§ **WORK TO BE COMPLETED**:
Check every line of the entries that follow, and copy the ones containing "POST".
━━━━━ INFORMATION ━━━━━
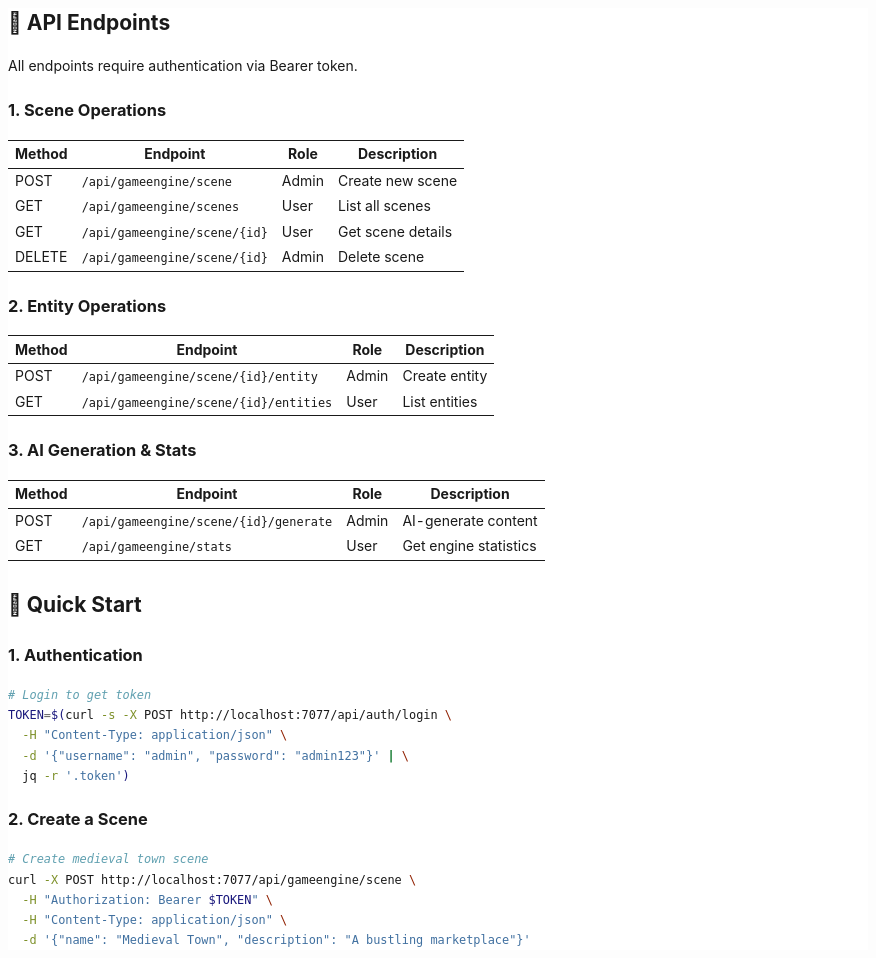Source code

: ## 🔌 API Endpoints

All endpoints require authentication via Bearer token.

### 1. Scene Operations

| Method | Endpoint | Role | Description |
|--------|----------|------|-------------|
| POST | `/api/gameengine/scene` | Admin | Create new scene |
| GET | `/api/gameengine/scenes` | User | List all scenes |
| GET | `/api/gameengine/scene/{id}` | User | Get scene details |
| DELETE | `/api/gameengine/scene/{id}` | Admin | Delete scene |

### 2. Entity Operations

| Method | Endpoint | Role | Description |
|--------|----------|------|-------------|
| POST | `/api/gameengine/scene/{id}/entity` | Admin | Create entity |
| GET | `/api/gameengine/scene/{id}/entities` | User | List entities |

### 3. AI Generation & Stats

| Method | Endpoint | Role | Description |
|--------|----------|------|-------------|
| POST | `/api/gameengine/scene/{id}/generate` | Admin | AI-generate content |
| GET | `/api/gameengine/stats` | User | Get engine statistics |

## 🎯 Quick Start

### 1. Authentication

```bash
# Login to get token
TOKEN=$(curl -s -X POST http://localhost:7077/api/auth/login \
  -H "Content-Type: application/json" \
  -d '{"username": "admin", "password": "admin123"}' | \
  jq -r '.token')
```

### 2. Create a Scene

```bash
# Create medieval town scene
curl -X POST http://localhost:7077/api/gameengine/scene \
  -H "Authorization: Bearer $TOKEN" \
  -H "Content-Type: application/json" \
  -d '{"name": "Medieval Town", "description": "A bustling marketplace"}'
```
━━━━━
§ **RESPONSE BOX**:
| POST | `/api/gameengine/scene` | Admin | Create new scene |
| POST | `/api/gameengine/scene/{id}/entity` | Admin | Create entity |
| POST | `/api/gameengine/scene/{id}/generate` | Admin | AI-generate content |
TOKEN=$(curl -s -X POST http://localhost:7077/api/auth/login \
curl -X POST http://localhost:7077/api/gameengine/scene \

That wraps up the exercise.